Hace mucho
tiempo, hubo una vez una diminuta muñequita de cristal, una bailarina, que
vivía dentro de una caja oscura y fría. La bailarina quería ver la luz de fuera
de la caja, porque era consciente, de algún modo, de que su cuerpo de cristal
brillaría y desplegaría toda su hermosura en el mundo exterior.
Pero la
caja estaba bien cerrada, y nadie la abría nunca, por más que la bailarina
llorara y suplicara cada día. No se sentía completa, y su existencia parecía
carente de sentido, al menos mientras no pudiera escapar de su encierro.
Un día, un
ser humano encontró la caja y la cogió entre sus manos. La bailarina supuso que
la persona se estaría debatiendo entre liberarla o no hacerlo, de modo que
gritó, aunque fuera incapaz de producir sonido, intentando llamar su atención.

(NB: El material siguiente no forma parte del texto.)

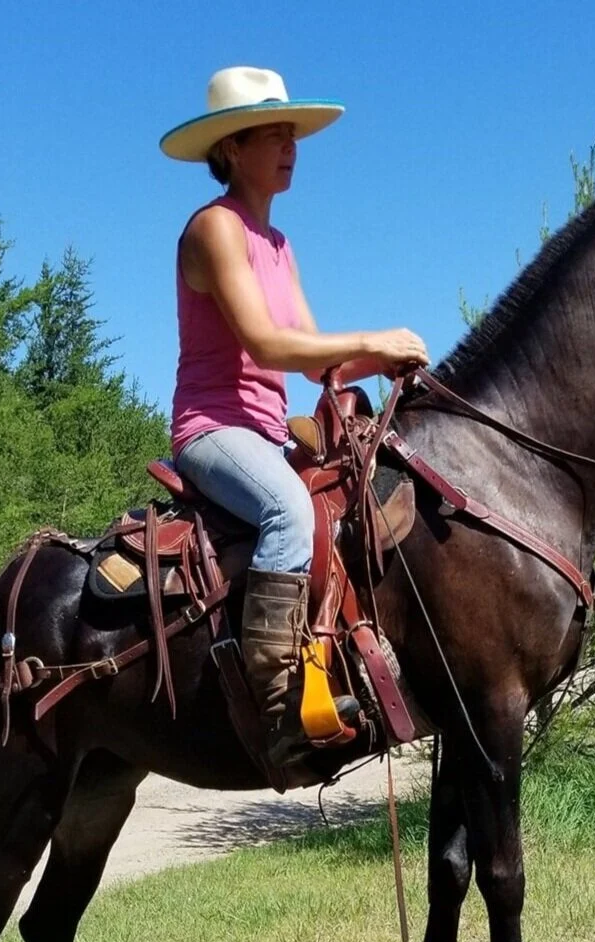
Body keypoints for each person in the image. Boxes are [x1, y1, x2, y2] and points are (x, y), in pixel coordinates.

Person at [160, 67, 428, 766]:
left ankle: (336, 666)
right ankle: (276, 710)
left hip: (265, 433)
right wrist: (371, 339)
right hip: (212, 431)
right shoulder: (214, 228)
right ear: (231, 148)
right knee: (286, 508)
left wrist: (393, 363)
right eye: (274, 134)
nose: (290, 146)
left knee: (346, 502)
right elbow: (267, 343)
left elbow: (313, 364)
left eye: (292, 135)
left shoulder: (278, 246)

Finalmente, el humano, que era un niño, abrió el recipiente y permitió que la
luz se colara por los recovecos de la caja.
No había
nada más hermoso, pensó la bailarina, que el mundo que estaba descubriendo. La
delicada luz producía destellos brillantes a su alrededor, y la rodeaba con la
belleza más exquisita que hubiera podido imaginar. Los colores bailaban dentro
de su antaño sombría caja, y la maravilla del momento la dejó perpleja y
embobada por largo rato.
Finalmente,
se giró hacia su salvador, deseando tener una voz con la que agradecerle
apropiadamente el tan esperado gesto. El cabello claro del muchacho era liso, y
lo llevaba lo bastante largo como para que le cubriera los ojos grises. Sin
embargo, a pesar de casi no poder verlos, la bailarina supo que estaban
clavados en ella, estudiándola.
El chico,
tras esperar quieto y en silencio unos instantes, alargó la mano y la cogió. La
bailarina ahogó un grito de sorpresa. Odiaba la sensación de ser sostenida por
otro. A pesar de ello, no se quejó, porque le debía la libertad a aquel
muchacho. Desde su nueva posición, sobre la mano del niño, tenía unas vistas
del mundo exterior mucho mejores. Era, desde luego, un mundo lleno de cosas
nuevas por descubrir. Sus ojos de cristal brillaron de emoción.
Algo la
distrajo, y, de pronto, ya no le prestó atención a su entorno. Estaba asustada,
aterrorizada. Porque esos ojos grises ya no eran amables. Si es que alguna vez
lo habían sido. Esa mirada de hierro le provocaba escalofríos. Todo lo que
quería era que la volvieran a colocar en su cajita, tan segura, que la
guardaran y la apartaran del escrutinio del chico. Su palma estaba caliente en
contraste con el frescor que la acariciaba en su caja, y la bailarina se puso a
llorar, anhelando volver a su prisión.
Entonces,
el chico, ya aburrido, colocó a la bailarina suavemente en el suelo y la pisó
con violencia. Su cuerpo de cristal se hizo añicos, y los destellos brillantes
volaron libres esparciéndose por todo el suelo de madera. El niño de ojos
grises pateó la caja hasta destrozarla, y abandonó la habitación, buscando,
seguramente, alguna otra cosa que destrozar.
Una de las
piezas de la bailarina, la pieza que había sido la cabeza, yacía semi escondida
bajo el escritorio. Sus ojos brillantes, alumbrados por un tenue rayo de luz,
dejaron escapar una última lágrima antes de morir.